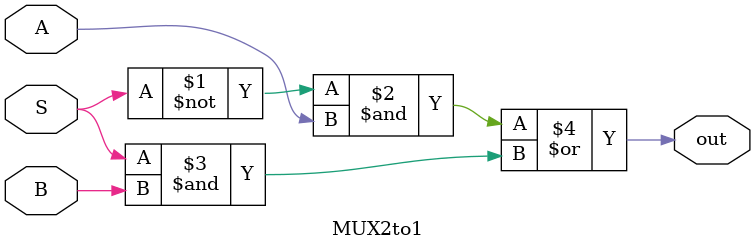
<source format=v>
/*
Author: Nathan Spence

Program Name: MUX2to1

Creation Date: 3/20/2023

Date Last Updated: 3/20/2023

Function: This module simulates a 2-1 multiplexer

Method: Directly map inputs to output combinations

Inputs: A, B, and Select bits.

Outputs: Output wire

Comments:
*/

//2 to 1 Multiplexer
module MUX2to1(
input A, B, S,
output out);

	//Outputs A or B based on
	//the value of the select bit (S).

	assign out = (~S & A) | (S & B);

endmodule
</source>
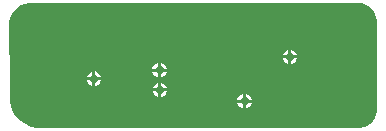
<source format=gbr>
%TF.GenerationSoftware,Altium Limited,Altium Designer,24.7.2 (38)*%
G04 Layer_Physical_Order=2*
G04 Layer_Color=16711680*
%FSLAX45Y45*%
%MOMM*%
%TF.SameCoordinates,9ACD2C78-16F9-471E-BE13-A41C8B7133E8*%
%TF.FilePolarity,Positive*%
%TF.FileFunction,Copper,L2,Bot,Signal*%
%TF.Part,Single*%
G01*
G75*
%TA.AperFunction,ViaPad*%
%ADD15C,0.70000*%
G36*
X3031045Y1103275D02*
X3062893Y1090083D01*
X3091556Y1070931D01*
X3115931Y1046556D01*
X3135083Y1017893D01*
X3148275Y986046D01*
X3155000Y952236D01*
Y935000D01*
Y207500D01*
Y191987D01*
X3148947Y161559D01*
X3137074Y132896D01*
X3119838Y107099D01*
X3097900Y85162D01*
X3072104Y67925D01*
X3043441Y56052D01*
X3013012Y50000D01*
X273983D01*
X224911Y59761D01*
X178686Y78908D01*
X137084Y106705D01*
X101705Y142084D01*
X73908Y183686D01*
X54761Y229911D01*
X45000Y278983D01*
Y304000D01*
Y657500D01*
X45000Y657500D01*
X40000Y680829D01*
Y925000D01*
Y943221D01*
X47109Y978962D01*
X61055Y1012630D01*
X81301Y1042931D01*
X107069Y1068699D01*
X137370Y1088945D01*
X171038Y1102891D01*
X206779Y1110000D01*
X2997236D01*
X3031045Y1103275D01*
D02*
G37*
%LPC*%
G36*
X2427700Y710116D02*
Y662700D01*
X2475116D01*
X2466205Y684214D01*
X2449214Y701205D01*
X2427700Y710116D01*
D02*
G37*
G36*
X2402300D02*
X2380786Y701205D01*
X2363795Y684214D01*
X2354884Y662700D01*
X2402300D01*
Y710116D01*
D02*
G37*
G36*
X2475116Y637300D02*
X2427700D01*
Y589884D01*
X2449214Y598795D01*
X2466205Y615786D01*
X2475116Y637300D01*
D02*
G37*
G36*
X2402300D02*
X2354884D01*
X2363795Y615786D01*
X2380786Y598795D01*
X2402300Y589884D01*
Y637300D01*
D02*
G37*
G36*
X1325200Y597616D02*
Y550200D01*
X1372616D01*
X1363705Y571714D01*
X1346714Y588705D01*
X1325200Y597616D01*
D02*
G37*
G36*
X1299800D02*
X1278286Y588705D01*
X1261295Y571714D01*
X1252384Y550200D01*
X1299800D01*
Y597616D01*
D02*
G37*
G36*
X770200Y527616D02*
Y480200D01*
X817616D01*
X808705Y501714D01*
X791714Y518705D01*
X770200Y527616D01*
D02*
G37*
G36*
X744800D02*
X723286Y518705D01*
X706295Y501714D01*
X697384Y480200D01*
X744800D01*
Y527616D01*
D02*
G37*
G36*
X1372616Y524800D02*
X1325200D01*
Y477384D01*
X1346714Y486295D01*
X1363705Y503286D01*
X1372616Y524800D01*
D02*
G37*
G36*
X1299800D02*
X1252384D01*
X1261295Y503286D01*
X1278286Y486295D01*
X1299800Y477384D01*
Y524800D01*
D02*
G37*
G36*
X817616Y454800D02*
X770200D01*
Y407384D01*
X791714Y416295D01*
X808705Y433286D01*
X817616Y454800D01*
D02*
G37*
G36*
X744800D02*
X697384D01*
X706295Y433286D01*
X723286Y416295D01*
X744800Y407384D01*
Y454800D01*
D02*
G37*
G36*
X1327700Y432616D02*
Y385200D01*
X1375116D01*
X1366205Y406714D01*
X1349214Y423705D01*
X1327700Y432616D01*
D02*
G37*
G36*
X1302300D02*
X1280786Y423705D01*
X1263795Y406714D01*
X1254884Y385200D01*
X1302300D01*
Y432616D01*
D02*
G37*
G36*
X1375116Y359800D02*
X1327700D01*
Y312384D01*
X1349214Y321295D01*
X1366205Y338286D01*
X1375116Y359800D01*
D02*
G37*
G36*
X1302300D02*
X1254884D01*
X1263795Y338286D01*
X1280786Y321295D01*
X1302300Y312384D01*
Y359800D01*
D02*
G37*
G36*
X2045200Y335116D02*
Y287700D01*
X2092616D01*
X2083705Y309214D01*
X2066714Y326205D01*
X2045200Y335116D01*
D02*
G37*
G36*
X2019800D02*
X1998286Y326205D01*
X1981296Y309214D01*
X1972384Y287700D01*
X2019800D01*
Y335116D01*
D02*
G37*
G36*
X2092616Y262300D02*
X2045200D01*
Y214884D01*
X2066714Y223795D01*
X2083705Y240786D01*
X2092616Y262300D01*
D02*
G37*
G36*
X2019800D02*
X1972384D01*
X1981296Y240786D01*
X1998286Y223795D01*
X2019800Y214884D01*
Y262300D01*
D02*
G37*
%LPD*%
D15*
X757500Y467500D02*
D03*
X1315000Y372500D02*
D03*
X1312500Y537500D02*
D03*
X2032500Y275000D02*
D03*
X2415000Y650000D02*
D03*
%TF.MD5,5ba47c5970621bc878b9de69a0ff0de4*%
M02*

</source>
□ □ □
| ABOUT THIS EXERCISE |
Output only the lines from the start of the data through the line that holds "output out);". Keep them exact and leave the pictures out.

| WORKED SOLUTION |
<source format=v>
/*
Author: Nathan Spence

Program Name: MUX2to1

Creation Date: 3/20/2023

Date Last Updated: 3/20/2023

Function: This module simulates a 2-1 multiplexer

Method: Directly map inputs to output combinations

Inputs: A, B, and Select bits.

Outputs: Output wire

Comments:
*/

//2 to 1 Multiplexer
module MUX2to1(
input A, B, S,
output out);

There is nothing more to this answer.